SEE: Hiring Kit: Python developer (TechRepublic Premium)

But mobile app development is one of the key growth fields that Python hasn't gained any traction in, despite it dominating in machine learning with libraries like NumPy and Google's TensorFlow, as well as backend services automation. Python isn't exactly boxed into high-end hardware, but that's where it's gravitated to and it's been left out of mobile and the browser, even if it's popular on the backend of these services, he said.

Why? Python simply guzzles too much memory and energy from hardware, he said. For similar reasons, he said Python probably doesn't have a future in the browser despite WebAssembly, a standard that is helping make more powerful applications on websites.    

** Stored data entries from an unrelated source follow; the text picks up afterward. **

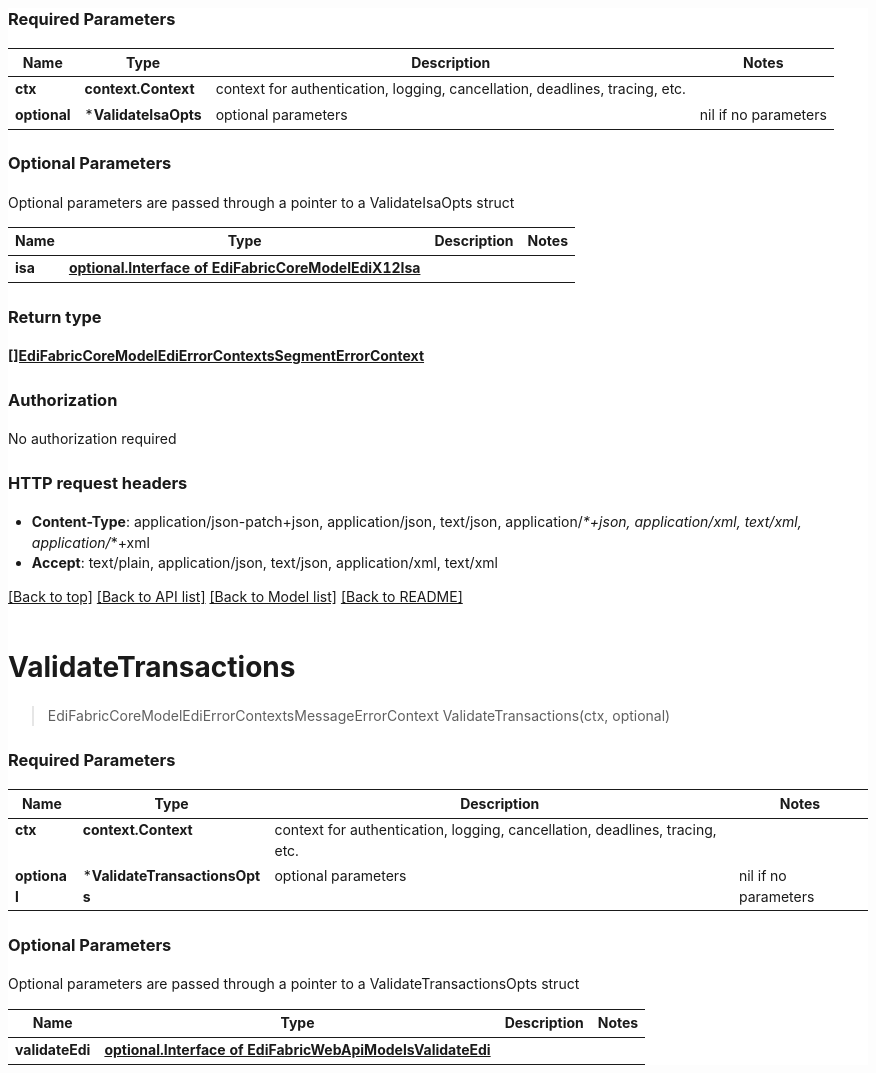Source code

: 
### Required Parameters

Name | Type | Description  | Notes
------------- | ------------- | ------------- | -------------
 **ctx** | **context.Context** | context for authentication, logging, cancellation, deadlines, tracing, etc.
 **optional** | ***ValidateIsaOpts** | optional parameters | nil if no parameters

### Optional Parameters
Optional parameters are passed through a pointer to a ValidateIsaOpts struct

Name | Type | Description  | Notes
------------- | ------------- | ------------- | -------------
 **isa** | [**optional.Interface of EdiFabricCoreModelEdiX12Isa**](EdiFabricCoreModelEdiX12Isa.md)|  | 

### Return type

[**[]EdiFabricCoreModelEdiErrorContextsSegmentErrorContext**](EdiFabric.Core.Model.Edi.ErrorContexts.SegmentErrorContext.md)

### Authorization

No authorization required

### HTTP request headers

 - **Content-Type**: application/json-patch+json, application/json, text/json, application/_*+json, application/xml, text/xml, application/_*+xml
 - **Accept**: text/plain, application/json, text/json, application/xml, text/xml

[[Back to top]](#) [[Back to API list]](../README.md#documentation-for-api-endpoints) [[Back to Model list]](../README.md#documentation-for-models) [[Back to README]](../README.md)

# **ValidateTransactions**
> EdiFabricCoreModelEdiErrorContextsMessageErrorContext ValidateTransactions(ctx, optional)


### Required Parameters

Name | Type | Description  | Notes
------------- | ------------- | ------------- | -------------
 **ctx** | **context.Context** | context for authentication, logging, cancellation, deadlines, tracing, etc.
 **optional** | ***ValidateTransactionsOpts** | optional parameters | nil if no parameters

### Optional Parameters
Optional parameters are passed through a pointer to a ValidateTransactionsOpts struct

Name | Type | Description  | Notes
------------- | ------------- | ------------- | -------------
 **validateEdi** | [**optional.Interface of EdiFabricWebApiModelsValidateEdi**](EdiFabricWebApiModelsValidateEdi.md)|  | 

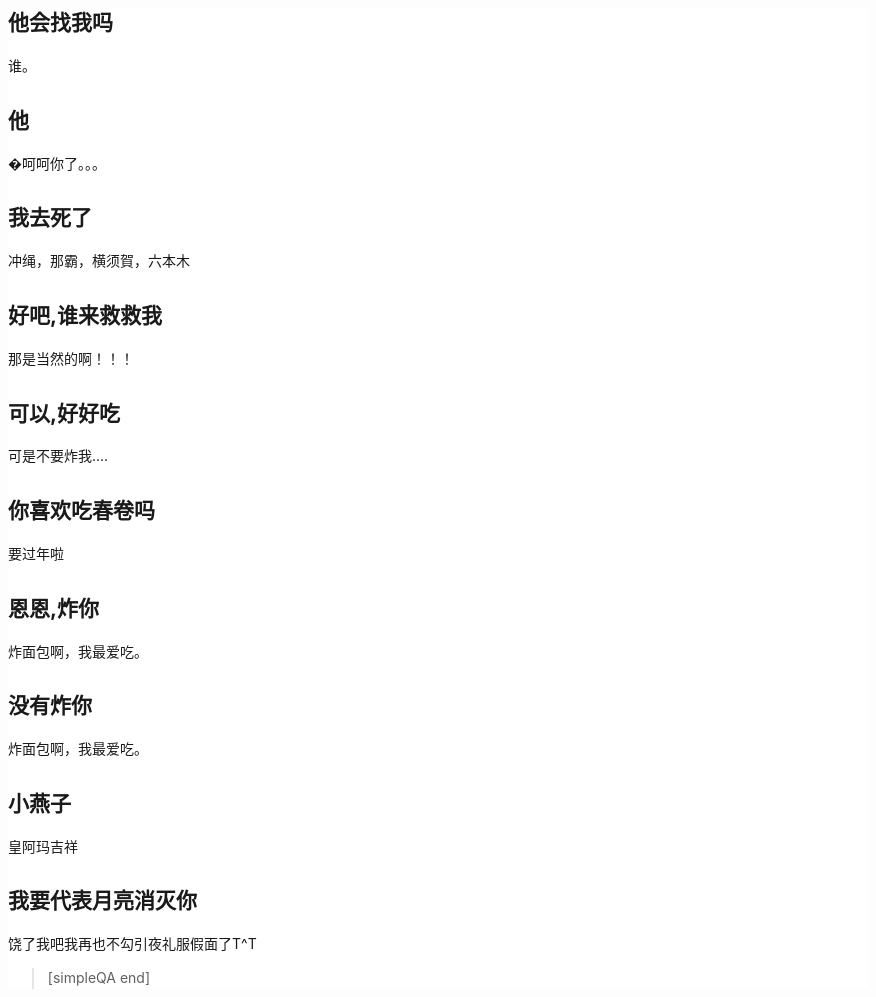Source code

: ## 他会找我吗
谁。

## 他
�呵呵你了。。。

## 我去死了
冲绳，那霸，横须賀，六本木

## 好吧,谁来救救我
那是当然的啊！！！

## 可以,好好吃
可是不要炸我....

## 你喜欢吃春卷吗
要过年啦

## 恩恩,炸你
炸面包啊，我最爱吃。

## 没有炸你
炸面包啊，我最爱吃。

## 小燕子
皇阿玛吉祥

## 我要代表月亮消灭你
饶了我吧我再也不勾引夜礼服假面了T^T

> [simpleQA end]
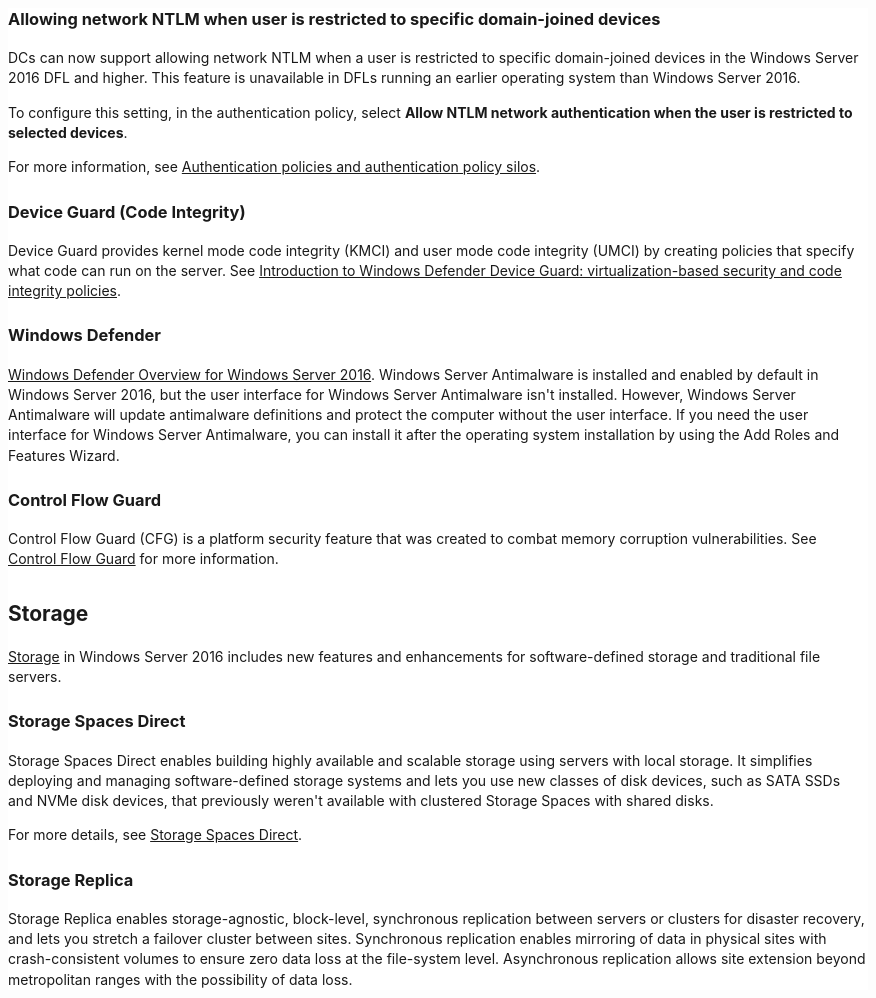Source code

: ### Allowing network NTLM when user is restricted to specific domain-joined devices

DCs can now support allowing network NTLM when a user is restricted to specific domain-joined devices in the Windows Server 2016 DFL and higher. This feature is unavailable in DFLs running an earlier operating system than Windows Server 2016.

To configure this setting, in the authentication policy, select **Allow NTLM network authentication when the user is restricted to selected devices**.

For more information, see [Authentication policies and authentication policy silos](../security/credentials-protection-and-management/authentication-policies-and-authentication-policy-silos.md).

### Device Guard (Code Integrity)

Device Guard provides kernel mode code integrity (KMCI) and user mode code integrity (UMCI) by creating policies that specify what code can run on the server. See [Introduction to Windows Defender Device Guard: virtualization-based security and code integrity policies](/windows/device-security/device-guard/introduction-to-device-guard-virtualization-based-security-and-code-integrity-policies).

### Windows Defender

[Windows Defender Overview for Windows Server 2016](../security/windows-defender/windows-defender-overview-windows-server.md). Windows Server Antimalware is installed and enabled by default in Windows Server 2016, but the user interface for Windows Server Antimalware isn't installed. However, Windows Server Antimalware will update antimalware definitions and protect the computer without the user interface. If you need the user interface for Windows Server Antimalware, you can install it after the operating system installation by using the Add Roles and Features Wizard.

### Control Flow Guard

Control Flow Guard (CFG) is a platform security feature that was created to combat memory corruption vulnerabilities. See [Control Flow Guard](/windows/win32/secbp/control-flow-guard) for more information.

## Storage

[Storage](../storage/storage.yml) in Windows Server 2016 includes new features and enhancements for software-defined storage and traditional file servers.

### Storage Spaces Direct

Storage Spaces Direct enables building highly available and scalable storage using servers with local storage. It simplifies deploying and managing software-defined storage systems and lets you use new classes of disk devices, such as SATA SSDs and NVMe disk devices, that previously weren't available with clustered Storage Spaces with shared disks.

For more details, see [Storage Spaces Direct](/azure/azure-local/concepts/storage-spaces-direct-overview).

### Storage Replica

Storage Replica enables storage-agnostic, block-level, synchronous replication between servers or clusters for disaster recovery, and lets you stretch a failover cluster between sites. Synchronous replication enables mirroring of data in physical sites with crash-consistent volumes to ensure zero data loss at the file-system level. Asynchronous replication allows site extension beyond metropolitan ranges with the possibility of data loss.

Mobile app development in Python is a "bit of a sore point", said van Rossum in a recent video Q&A for Microsoft Reactor.  

"It would be nice if mobile apps could be written in Python. There are actually a few people working on that but CPython has 30 years of history where it's been built for an environment that is a workstation, a desktop or a server and it expects that kind of environment and the users expect that kind of environment," he said. 

"The people who have managed to cross-compile CPython to run on an Android tablet or even on iOS, they find that it eats up a lot of resources," he said. "Compared to what the mobile operating systems expect, Python is big and slow. It uses a lot of battery charge, so if you're coding in Python you would probably very quickly run down your battery and quickly run out of memory," he said.  

But Python is popular for backend web services, although he said that JavaScript dominates frontend web development. Increasingly, Microsoft's JavaScript superset TypeScript is being used by web developers

"Python is a pretty popular language [at the backend]. At Google I worked on projects that were sort of built on Python, although most Google stuff wasn't. At Dropbox, the whole Dropbox server is built on Python. On the other hand, if you look at what runs in the browser, that's the world of JavaScript and unless it translates to JavaScript, you can't run it," van Rossum said. 

"I don't mind so much different languages have to have different goals i mean nobody is asking Rust when you can write Rust in the browser; at least that wouldn't seem a useful sort of target for Rust either. Python should focus on the application areas where it's good and for the web that's the backend and for scientific data processing."

Python's benevolent dictator also had some words for would-be rival language in scientific computing and machine learning, Julia, a language that is gaining in popularity but doesn't have the wealth of machine-learning and data-science libraries Python has. 

Developers wonder whether Julia will remain a niche language or if it has the potential to reach the heights of Python. Van Rossum said Julia, which emerged from MIT, was an "interesting take on something Python-like."

"[Julia] has enough details that are very similar to Python that when you realize, oh, but all the indexing is one ranges are inclusive instead of exclusive, you think arrgggh!" 

"Nobody should ever try to code in Julia and in Python on the same day," he joked, describing it as a "niche language" compared to Python. 

But he added: "If you're in that niche, it is superior because the compiler optimizes your code in a way that Python probably never will. On the other hand it is much more limited in other areas and I wouldn't expect that anybody ever is going to write a web server in Julia and get a lot of mileage out of it." Van Rossum is also fan of Rust but he reckons Google-created Go is the most "Pythonic" of all the new languages.